Exact copy, no pictures: set down the lines from the one holding "(79, 284) none" through the final line of the records below.

Image comparison data
---*---

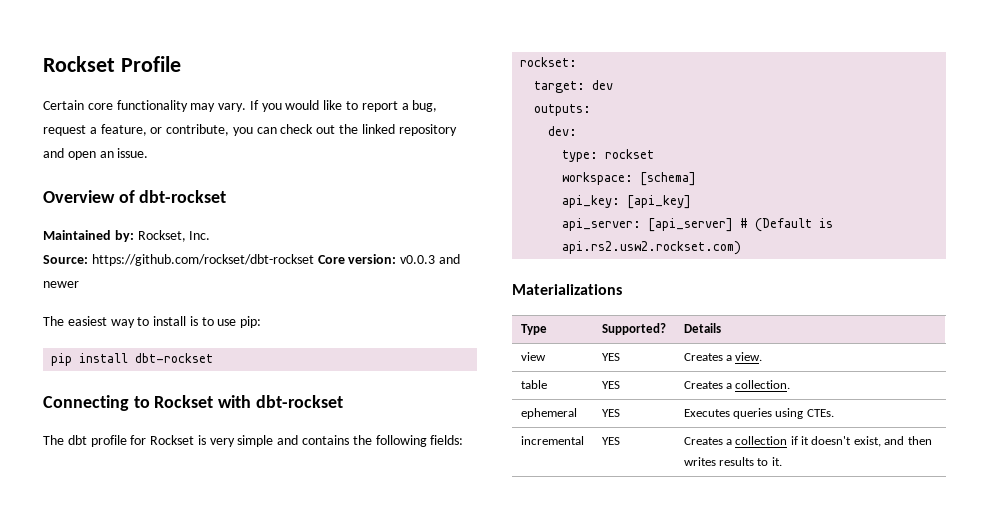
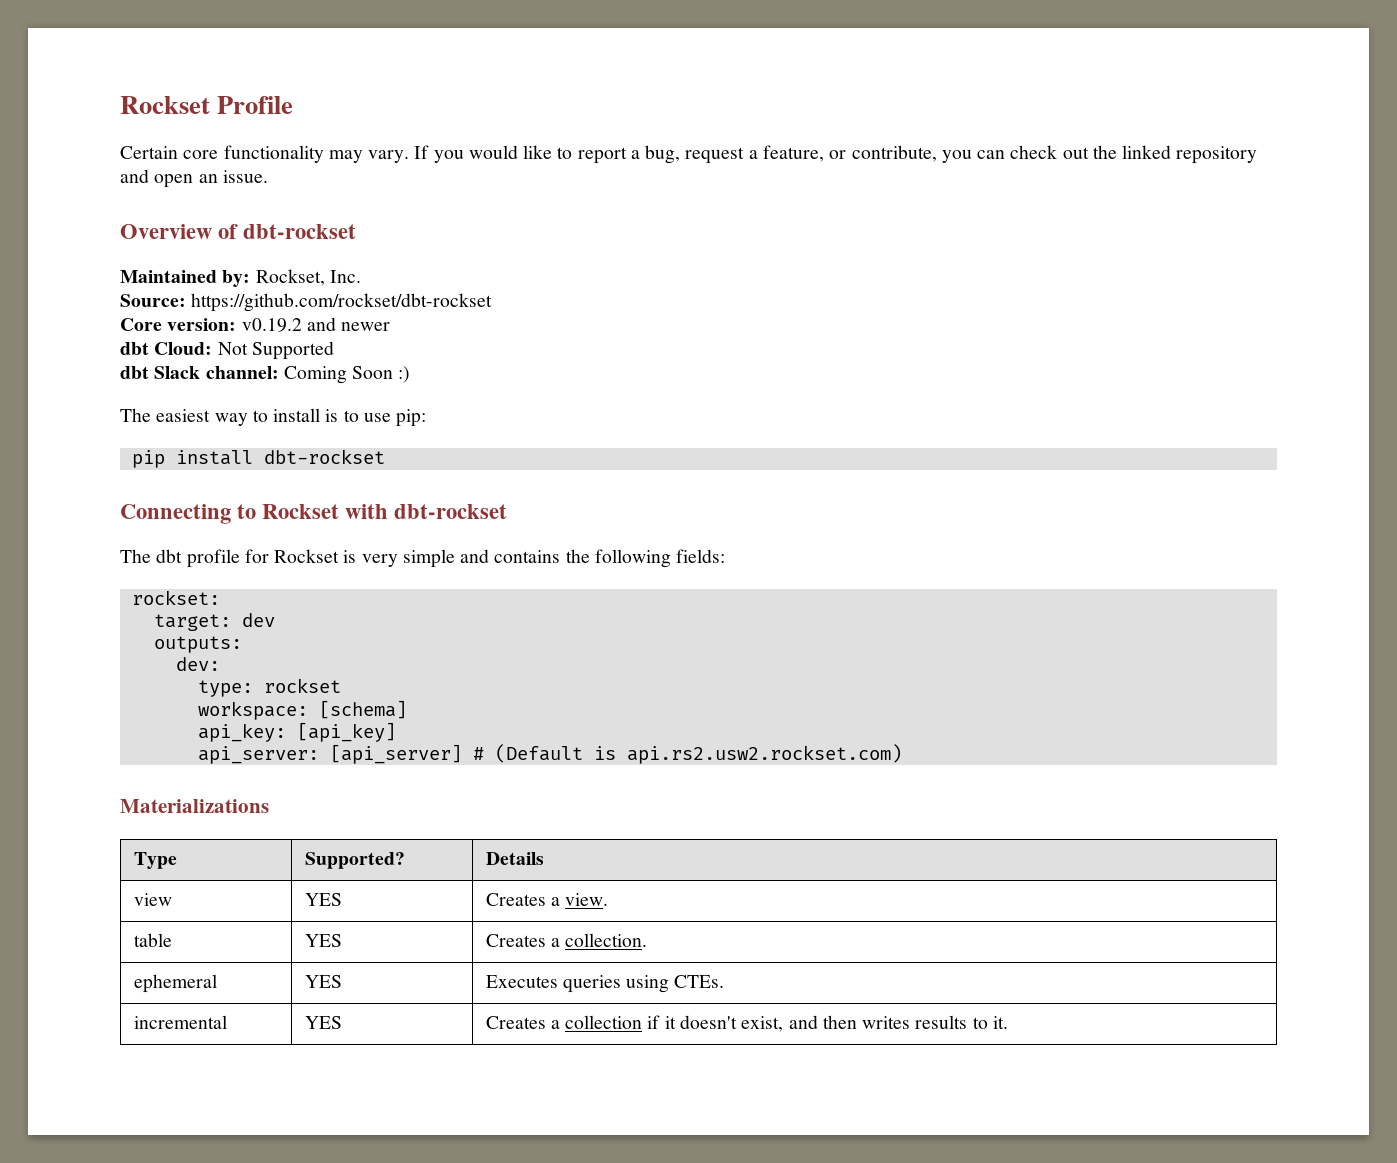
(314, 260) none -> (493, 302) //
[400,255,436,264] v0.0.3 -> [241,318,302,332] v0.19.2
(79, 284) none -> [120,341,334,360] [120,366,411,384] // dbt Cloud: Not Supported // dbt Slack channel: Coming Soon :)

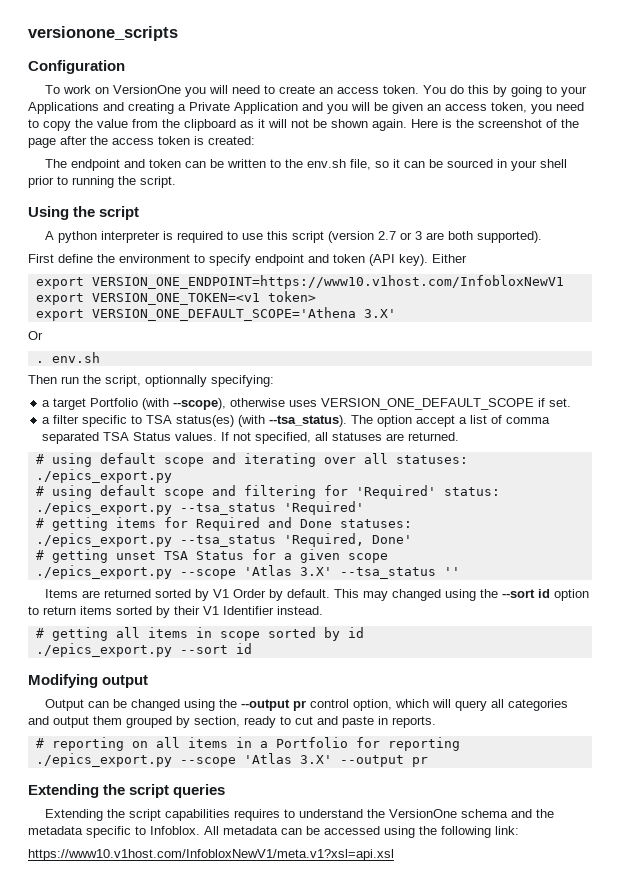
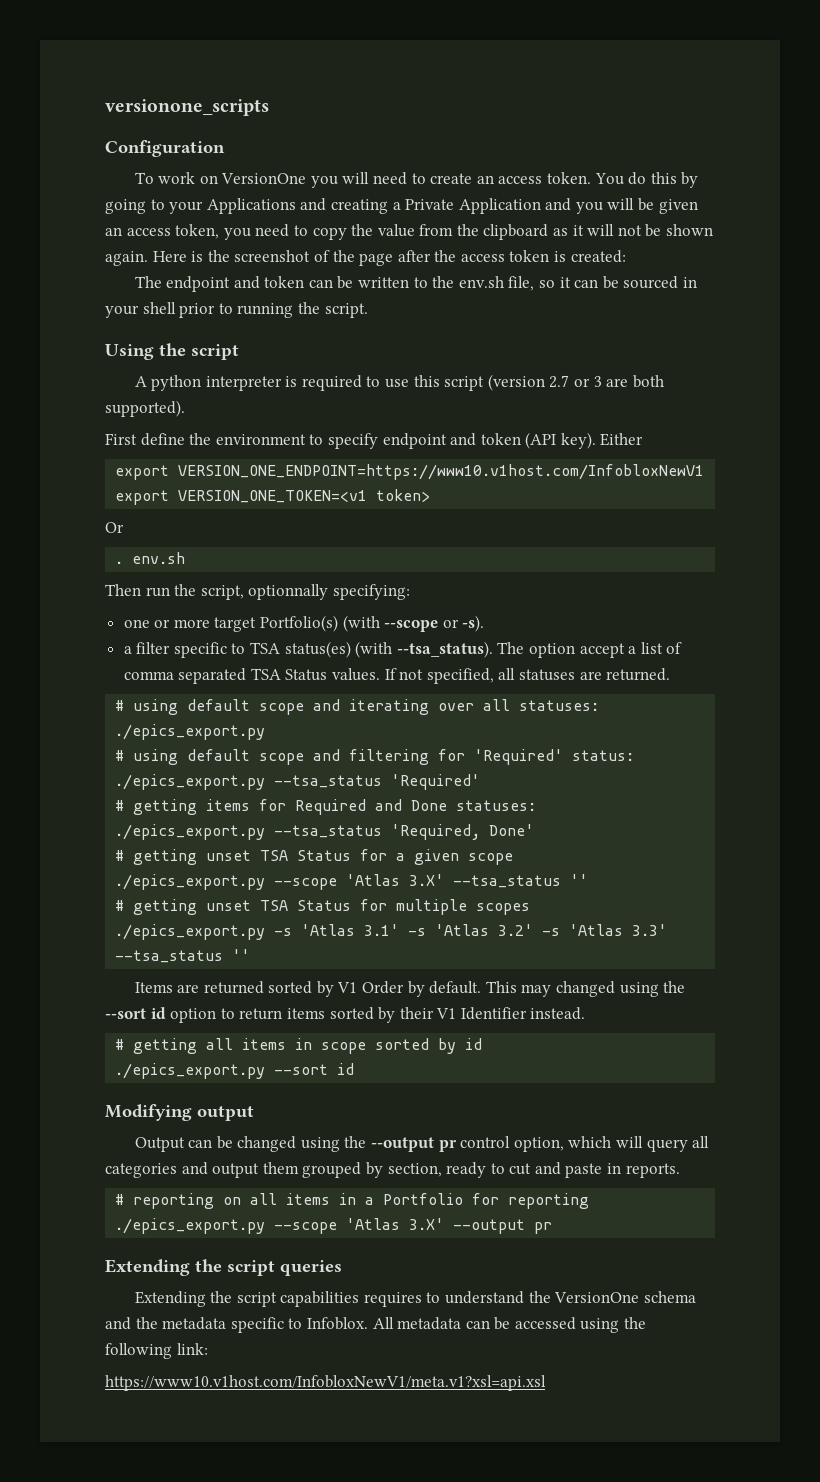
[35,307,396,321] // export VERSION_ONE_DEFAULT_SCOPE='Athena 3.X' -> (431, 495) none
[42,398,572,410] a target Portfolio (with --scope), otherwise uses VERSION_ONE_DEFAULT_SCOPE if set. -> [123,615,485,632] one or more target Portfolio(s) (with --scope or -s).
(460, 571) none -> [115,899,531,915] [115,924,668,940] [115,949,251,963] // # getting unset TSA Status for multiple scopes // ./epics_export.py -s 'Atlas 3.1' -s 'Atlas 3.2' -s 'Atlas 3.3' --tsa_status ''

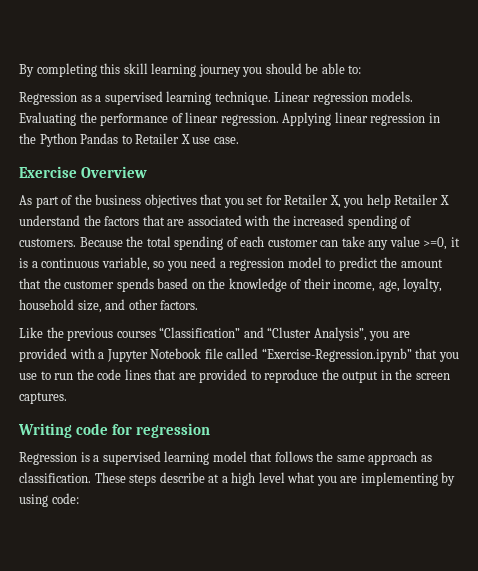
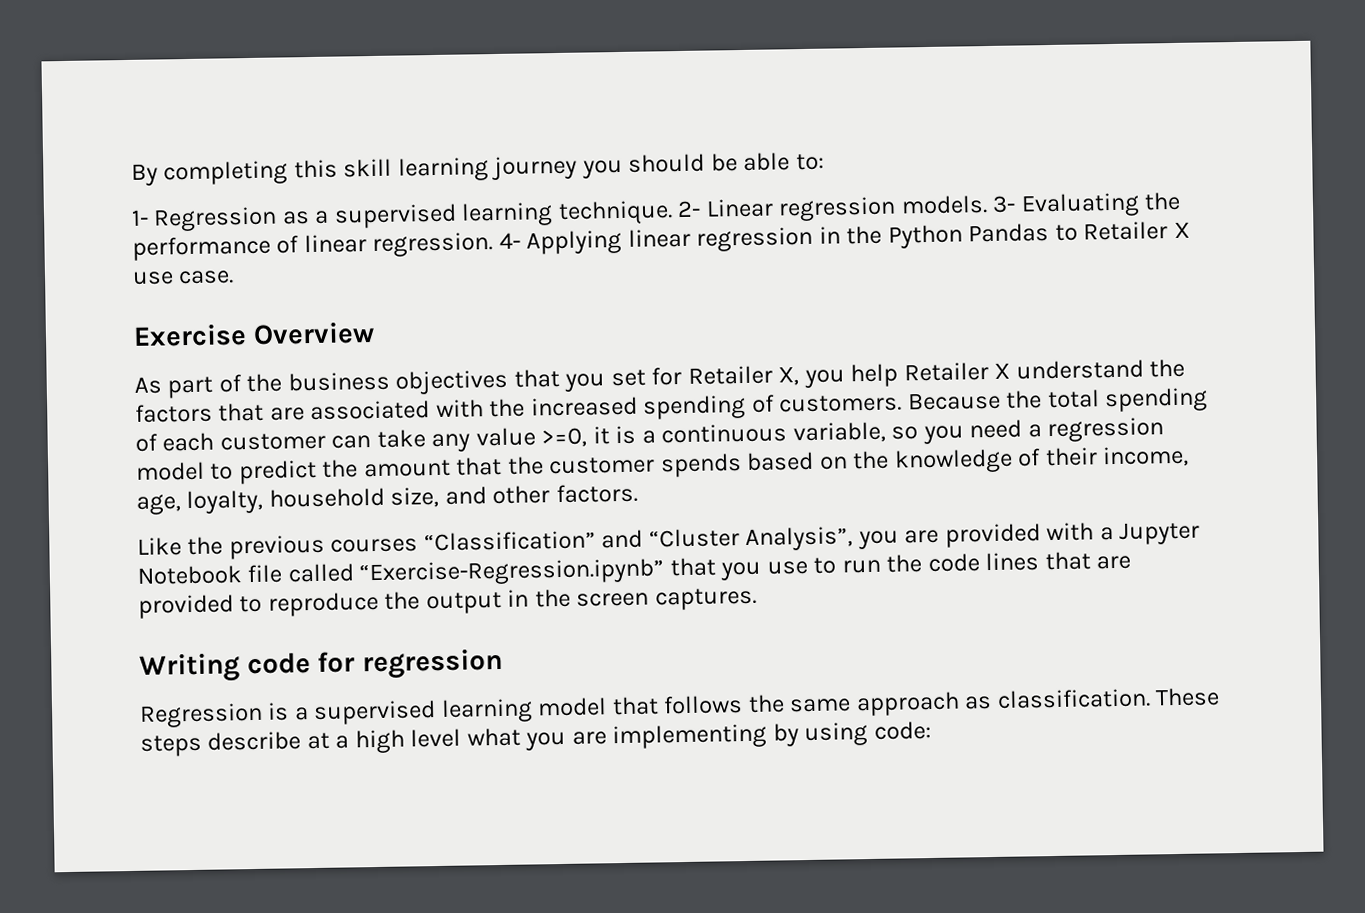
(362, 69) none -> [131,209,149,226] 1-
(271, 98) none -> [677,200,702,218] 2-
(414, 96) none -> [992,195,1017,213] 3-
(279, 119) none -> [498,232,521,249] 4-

---*---

* [Worked solution]
(79, 284) none -> [120,341,334,360] [120,366,411,384] // dbt Cloud: Not Supported // dbt Slack channel: Coming Soon :)

[35,307,396,321] // export VERSION_ONE_DEFAULT_SCOPE='Athena 3.X' -> (431, 495) none
[42,398,572,410] a target Portfolio (with --scope), otherwise uses VERSION_ONE_DEFAULT_SCOPE if set. -> [123,615,485,632] one or more target Portfolio(s) (with --scope or -s).
(460, 571) none -> [115,899,531,915] [115,924,668,940] [115,949,251,963] // # getting unset TSA Status for multiple scopes // ./epics_export.py -s 'Atlas 3.1' -s 'Atlas 3.2' -s 'Atlas 3.3' --tsa_status ''

(362, 69) none -> [131,209,149,226] 1-
(271, 98) none -> [677,200,702,218] 2-
(414, 96) none -> [992,195,1017,213] 3-
(279, 119) none -> [498,232,521,249] 4-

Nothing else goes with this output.